***** Extract provided *****

The average angular acceleration is 0.05 radians per square second.

Explanation:

Let suppose that Ferris wheel accelerates at constant rate, the angular acceleration as a function of change in angular position and the squared final and initial angular velocities can be clear from the following expression:

$\omega^{2} = \omega_{o}^{2} + 2 \cdot \alpha\cdot (\theta-\theta_{o})$

Where:

$\omega_{o}$ , $\omega$ - Initial and final angular velocities, measured in radians per second.

$\alpha$ - Angular acceleration, measured in radians per square second.

$\theta_{o}$ , $\theta$ - Initial and final angular position, measured in radians.

Then,

$\alpha = \frac{\omega^{2}-\omega_{o}^{2}}{2\cdot (\theta-\theta_{o})}$

Given that $\omega_{o} = 0\,\frac{rad}{s}$ , $\omega = 0.70\,\frac{rad}{s}$ and $\theta-\theta_{o} = 4.9\,rad$ , the angular acceleration is:

$\alpha = \frac{\left(0.70\,\frac{rad}{s} \right)^{2}-\left(0\,\frac{rad}{s} \right)^{2}}{2\cdot \left(4.9\,rad\right)}$

$\alpha = 0.05\,\frac{rad}{s^{2}}$

Now, the time needed to accelerate the Ferris wheel uniformly is described by this kinematic equation:

$\omega = \omega_{o} + \alpha \cdot t$

Where $t$ is the time measured in seconds.

The time is cleared and obtain after replacing every value:

$t = \frac{\omega-\omega_{o}}{\alpha}$

If $\omega_{o} = 0\,\frac{rad}{s}$ , $\omega = 0.70\,\frac{rad}{s}$ and $\alpha = 0.05\,\frac{rad}{s^{2}}$ , the required time is:

$t = \frac{0.70\,\frac{rad}{s} - 0\,\frac{rad}{s} }{0.05\,\frac{rad}{s^{2}} }$

$t = 14\,s$

Average angular acceleration is obtained by dividing the difference between final and initial angular velocities by the time found in the previous step. That is:

$\bar \alpha = \frac{\omega-\omega_{o}}{t}$

***** Supplied material *****

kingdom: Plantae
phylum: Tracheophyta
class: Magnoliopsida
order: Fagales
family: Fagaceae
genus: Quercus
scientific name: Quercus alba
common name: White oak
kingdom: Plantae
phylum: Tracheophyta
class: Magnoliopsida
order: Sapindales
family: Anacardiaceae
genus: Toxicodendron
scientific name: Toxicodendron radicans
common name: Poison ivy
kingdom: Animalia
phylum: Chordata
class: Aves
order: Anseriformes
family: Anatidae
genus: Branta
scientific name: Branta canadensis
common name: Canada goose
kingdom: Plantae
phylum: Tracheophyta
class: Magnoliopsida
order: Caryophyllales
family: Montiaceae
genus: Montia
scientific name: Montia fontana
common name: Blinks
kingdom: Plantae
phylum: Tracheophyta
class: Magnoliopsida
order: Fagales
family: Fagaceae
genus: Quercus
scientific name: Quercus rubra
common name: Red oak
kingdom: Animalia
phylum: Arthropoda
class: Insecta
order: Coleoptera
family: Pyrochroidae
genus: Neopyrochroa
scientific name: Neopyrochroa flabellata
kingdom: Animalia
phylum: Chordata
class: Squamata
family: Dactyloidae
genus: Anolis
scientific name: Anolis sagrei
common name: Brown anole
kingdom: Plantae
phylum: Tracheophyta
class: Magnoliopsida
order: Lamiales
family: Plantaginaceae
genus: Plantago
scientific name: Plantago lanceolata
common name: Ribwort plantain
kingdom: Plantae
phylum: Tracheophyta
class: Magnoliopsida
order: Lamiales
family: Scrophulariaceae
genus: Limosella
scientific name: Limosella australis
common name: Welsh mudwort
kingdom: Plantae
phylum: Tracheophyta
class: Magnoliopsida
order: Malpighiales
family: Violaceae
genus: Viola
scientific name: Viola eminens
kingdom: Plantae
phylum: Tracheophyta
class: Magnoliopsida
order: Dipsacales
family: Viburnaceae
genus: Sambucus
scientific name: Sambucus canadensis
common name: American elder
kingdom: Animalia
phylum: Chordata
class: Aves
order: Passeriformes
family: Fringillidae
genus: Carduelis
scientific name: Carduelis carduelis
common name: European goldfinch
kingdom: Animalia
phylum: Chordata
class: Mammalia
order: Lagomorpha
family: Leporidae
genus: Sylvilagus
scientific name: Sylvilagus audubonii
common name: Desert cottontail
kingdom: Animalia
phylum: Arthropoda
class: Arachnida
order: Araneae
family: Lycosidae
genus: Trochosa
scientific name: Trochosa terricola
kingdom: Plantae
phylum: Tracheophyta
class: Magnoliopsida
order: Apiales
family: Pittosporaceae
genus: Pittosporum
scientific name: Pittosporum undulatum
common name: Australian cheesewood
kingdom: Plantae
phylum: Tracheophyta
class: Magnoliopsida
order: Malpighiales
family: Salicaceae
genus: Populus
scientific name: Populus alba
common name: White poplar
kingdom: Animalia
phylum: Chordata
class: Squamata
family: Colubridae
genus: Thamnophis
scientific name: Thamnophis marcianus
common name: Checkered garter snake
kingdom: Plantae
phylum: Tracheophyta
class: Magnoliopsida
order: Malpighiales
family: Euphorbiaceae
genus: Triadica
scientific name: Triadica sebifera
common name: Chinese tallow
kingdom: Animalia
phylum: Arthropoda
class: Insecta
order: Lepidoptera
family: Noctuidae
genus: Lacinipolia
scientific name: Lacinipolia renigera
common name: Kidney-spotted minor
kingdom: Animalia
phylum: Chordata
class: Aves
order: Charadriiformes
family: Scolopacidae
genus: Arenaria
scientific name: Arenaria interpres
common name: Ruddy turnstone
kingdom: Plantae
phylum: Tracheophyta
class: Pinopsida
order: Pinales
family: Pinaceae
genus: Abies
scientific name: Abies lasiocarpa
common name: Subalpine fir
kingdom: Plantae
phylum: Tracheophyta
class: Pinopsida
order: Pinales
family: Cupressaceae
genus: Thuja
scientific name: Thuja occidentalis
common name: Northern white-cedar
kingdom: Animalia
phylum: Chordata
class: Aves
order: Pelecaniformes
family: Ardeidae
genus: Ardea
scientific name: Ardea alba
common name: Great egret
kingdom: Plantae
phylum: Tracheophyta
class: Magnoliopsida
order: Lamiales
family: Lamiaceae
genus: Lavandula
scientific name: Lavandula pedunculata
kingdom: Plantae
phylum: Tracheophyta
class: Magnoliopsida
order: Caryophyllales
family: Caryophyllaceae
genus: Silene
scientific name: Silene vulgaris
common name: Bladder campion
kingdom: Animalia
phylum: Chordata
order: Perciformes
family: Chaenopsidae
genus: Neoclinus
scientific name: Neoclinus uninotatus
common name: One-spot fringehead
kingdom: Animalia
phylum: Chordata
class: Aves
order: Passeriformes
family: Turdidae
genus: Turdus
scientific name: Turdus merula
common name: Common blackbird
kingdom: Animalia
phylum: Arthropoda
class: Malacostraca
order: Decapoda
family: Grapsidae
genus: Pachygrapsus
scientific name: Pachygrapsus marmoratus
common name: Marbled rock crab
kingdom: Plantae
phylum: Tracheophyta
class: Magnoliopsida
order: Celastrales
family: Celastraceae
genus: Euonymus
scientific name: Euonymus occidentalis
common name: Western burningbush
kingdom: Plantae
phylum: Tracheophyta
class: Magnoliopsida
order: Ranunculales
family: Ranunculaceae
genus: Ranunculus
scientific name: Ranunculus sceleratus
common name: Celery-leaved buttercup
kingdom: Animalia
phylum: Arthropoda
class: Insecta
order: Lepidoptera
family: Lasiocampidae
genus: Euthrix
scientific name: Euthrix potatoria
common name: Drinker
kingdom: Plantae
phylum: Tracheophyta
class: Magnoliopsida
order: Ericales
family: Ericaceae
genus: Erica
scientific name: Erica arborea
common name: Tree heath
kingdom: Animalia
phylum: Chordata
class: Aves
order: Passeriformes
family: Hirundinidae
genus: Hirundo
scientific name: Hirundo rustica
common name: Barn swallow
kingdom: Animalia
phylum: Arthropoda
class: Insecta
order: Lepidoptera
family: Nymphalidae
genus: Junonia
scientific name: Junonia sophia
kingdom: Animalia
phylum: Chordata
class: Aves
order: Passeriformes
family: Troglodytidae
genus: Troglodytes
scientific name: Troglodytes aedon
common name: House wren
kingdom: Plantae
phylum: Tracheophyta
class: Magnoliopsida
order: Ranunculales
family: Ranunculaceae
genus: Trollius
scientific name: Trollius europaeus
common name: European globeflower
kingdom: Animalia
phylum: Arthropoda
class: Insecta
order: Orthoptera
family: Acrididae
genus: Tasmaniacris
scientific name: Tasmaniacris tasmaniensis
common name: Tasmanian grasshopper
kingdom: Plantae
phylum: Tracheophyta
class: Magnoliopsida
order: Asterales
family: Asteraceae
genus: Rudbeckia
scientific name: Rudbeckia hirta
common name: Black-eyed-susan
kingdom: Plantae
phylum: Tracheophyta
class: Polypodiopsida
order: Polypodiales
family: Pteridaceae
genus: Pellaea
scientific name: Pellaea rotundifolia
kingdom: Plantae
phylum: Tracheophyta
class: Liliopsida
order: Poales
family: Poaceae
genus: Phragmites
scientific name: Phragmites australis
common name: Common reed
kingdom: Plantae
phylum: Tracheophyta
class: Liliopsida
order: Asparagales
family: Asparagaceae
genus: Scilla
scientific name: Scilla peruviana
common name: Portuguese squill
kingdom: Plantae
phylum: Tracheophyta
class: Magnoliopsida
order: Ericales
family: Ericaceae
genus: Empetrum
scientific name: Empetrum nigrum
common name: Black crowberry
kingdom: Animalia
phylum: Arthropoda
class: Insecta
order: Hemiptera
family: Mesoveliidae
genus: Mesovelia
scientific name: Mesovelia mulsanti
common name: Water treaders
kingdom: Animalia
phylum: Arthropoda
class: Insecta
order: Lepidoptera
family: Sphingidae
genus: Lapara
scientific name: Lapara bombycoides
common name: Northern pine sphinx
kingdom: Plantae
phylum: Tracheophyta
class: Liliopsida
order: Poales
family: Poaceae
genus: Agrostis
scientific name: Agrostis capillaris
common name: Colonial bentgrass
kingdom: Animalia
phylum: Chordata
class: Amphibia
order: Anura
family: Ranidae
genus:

*****

» Written tasks:
1. From the Ferris wheel solution, extract the passage from "Let suppose that" to "in radians per square second.".
2. Decide whether each statement agrees with the Ferris wheel solution, answering yes or no and quoting the deciding words: (a) The solution assumes the Ferris wheel accelerates at a constant rate. (b) Angular position is measured in degrees. (c) The time is measured in minutes.
3. In the Ferris wheel solution, why is the time of 14 seconds worked out before the final formula is given?

» Task responses:
1.
Let suppose that Ferris wheel accelerates at constant rate, the angular acceleration as a function of change in angular position and the squared final and initial angular velocities can be clear from the following expression:

$\omega^{2} = \omega_{o}^{2} + 2 \cdot \alpha\cdot (\theta-\theta_{o})$

Where:

$\omega_{o}$ , $\omega$ - Initial and final angular velocities, measured in radians per second.

$\alpha$ - Angular acceleration, measured in radians per square second.

2.
(a) Yes: "Let suppose that Ferris wheel accelerates at constant rate"
(b) No: "Initial and final angular position, measured in radians."
(c) No: "the time measured in seconds."

3. The average angular acceleration is obtained by dividing the difference between the final and initial angular velocities by the time. That time is the one found in the previous step, so it has to be calculated first.